Would you please output, word for word, the span of the listing below that opens on the line containing "n, 18 Agustus 2025" and closes on the line containing "下見での来店を考えていますが、一通り見るにあ"? Include both ends and nothing more.
START Data for this exercise
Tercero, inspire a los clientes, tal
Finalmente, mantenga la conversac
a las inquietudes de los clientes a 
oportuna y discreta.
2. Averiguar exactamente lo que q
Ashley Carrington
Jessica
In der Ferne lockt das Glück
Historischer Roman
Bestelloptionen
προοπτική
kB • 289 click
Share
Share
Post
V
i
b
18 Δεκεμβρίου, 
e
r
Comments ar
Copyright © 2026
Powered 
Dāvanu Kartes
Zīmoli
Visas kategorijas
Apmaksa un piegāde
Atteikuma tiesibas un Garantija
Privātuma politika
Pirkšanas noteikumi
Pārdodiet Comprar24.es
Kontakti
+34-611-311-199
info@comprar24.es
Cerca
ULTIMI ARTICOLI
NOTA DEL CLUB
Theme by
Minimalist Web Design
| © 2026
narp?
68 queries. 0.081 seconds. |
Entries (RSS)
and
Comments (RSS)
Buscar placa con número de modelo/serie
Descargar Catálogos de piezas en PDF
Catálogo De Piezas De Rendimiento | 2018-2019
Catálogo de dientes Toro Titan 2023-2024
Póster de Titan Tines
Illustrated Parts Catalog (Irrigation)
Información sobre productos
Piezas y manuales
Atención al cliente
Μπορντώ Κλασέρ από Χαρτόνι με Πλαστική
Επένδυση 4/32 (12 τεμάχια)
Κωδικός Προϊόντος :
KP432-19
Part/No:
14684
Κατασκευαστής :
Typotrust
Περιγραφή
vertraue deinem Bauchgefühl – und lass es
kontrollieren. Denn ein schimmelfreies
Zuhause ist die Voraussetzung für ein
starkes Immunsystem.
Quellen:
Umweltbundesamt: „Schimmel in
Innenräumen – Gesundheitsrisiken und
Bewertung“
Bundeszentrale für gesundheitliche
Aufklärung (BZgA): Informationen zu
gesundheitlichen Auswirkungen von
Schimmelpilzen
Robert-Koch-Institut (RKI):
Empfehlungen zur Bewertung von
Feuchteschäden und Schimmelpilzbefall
END Data for this exercise
START Data for this exercise
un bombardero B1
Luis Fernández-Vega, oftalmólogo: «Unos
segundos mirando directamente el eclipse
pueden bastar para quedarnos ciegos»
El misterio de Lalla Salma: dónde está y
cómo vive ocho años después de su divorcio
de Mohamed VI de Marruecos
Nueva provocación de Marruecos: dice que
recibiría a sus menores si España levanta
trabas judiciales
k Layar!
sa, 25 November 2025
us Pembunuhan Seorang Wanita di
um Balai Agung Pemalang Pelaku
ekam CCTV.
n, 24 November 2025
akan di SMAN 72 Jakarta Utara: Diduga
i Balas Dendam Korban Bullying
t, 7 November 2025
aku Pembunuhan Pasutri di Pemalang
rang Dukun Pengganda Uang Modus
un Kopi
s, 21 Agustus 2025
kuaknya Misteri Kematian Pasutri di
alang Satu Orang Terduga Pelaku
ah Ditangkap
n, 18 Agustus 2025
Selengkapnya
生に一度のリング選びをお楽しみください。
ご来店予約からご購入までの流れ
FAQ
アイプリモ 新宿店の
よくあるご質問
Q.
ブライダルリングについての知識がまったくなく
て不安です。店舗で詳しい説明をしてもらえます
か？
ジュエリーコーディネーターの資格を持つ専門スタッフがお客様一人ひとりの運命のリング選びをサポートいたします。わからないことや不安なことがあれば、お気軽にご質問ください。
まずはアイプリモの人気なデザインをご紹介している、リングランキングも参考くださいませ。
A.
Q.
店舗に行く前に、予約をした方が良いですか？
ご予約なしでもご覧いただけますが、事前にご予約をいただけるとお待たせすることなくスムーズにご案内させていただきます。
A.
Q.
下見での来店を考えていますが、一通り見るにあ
END Data for this exercise
■ Solution for this problem ■
n, 18 Agustus 2025
Selengkapnya
生に一度のリング選びをお楽しみください。
ご来店予約からご購入までの流れ
FAQ
アイプリモ 新宿店の
よくあるご質問
Q.
ブライダルリングについての知識がまったくなく
て不安です。店舗で詳しい説明をしてもらえます
か？
ジュエリーコーディネーターの資格を持つ専門スタッフがお客様一人ひとりの運命のリング選びをサポートいたします。わからないことや不安なことがあれば、お気軽にご質問ください。
まずはアイプリモの人気なデザインをご紹介している、リングランキングも参考くださいませ。
A.
Q.
店舗に行く前に、予約をした方が良いですか？
ご予約なしでもご覧いただけますが、事前にご予約をいただけるとお待たせすることなくスムーズにご案内させていただきます。
A.
Q.
下見での来店を考えていますが、一通り見るにあ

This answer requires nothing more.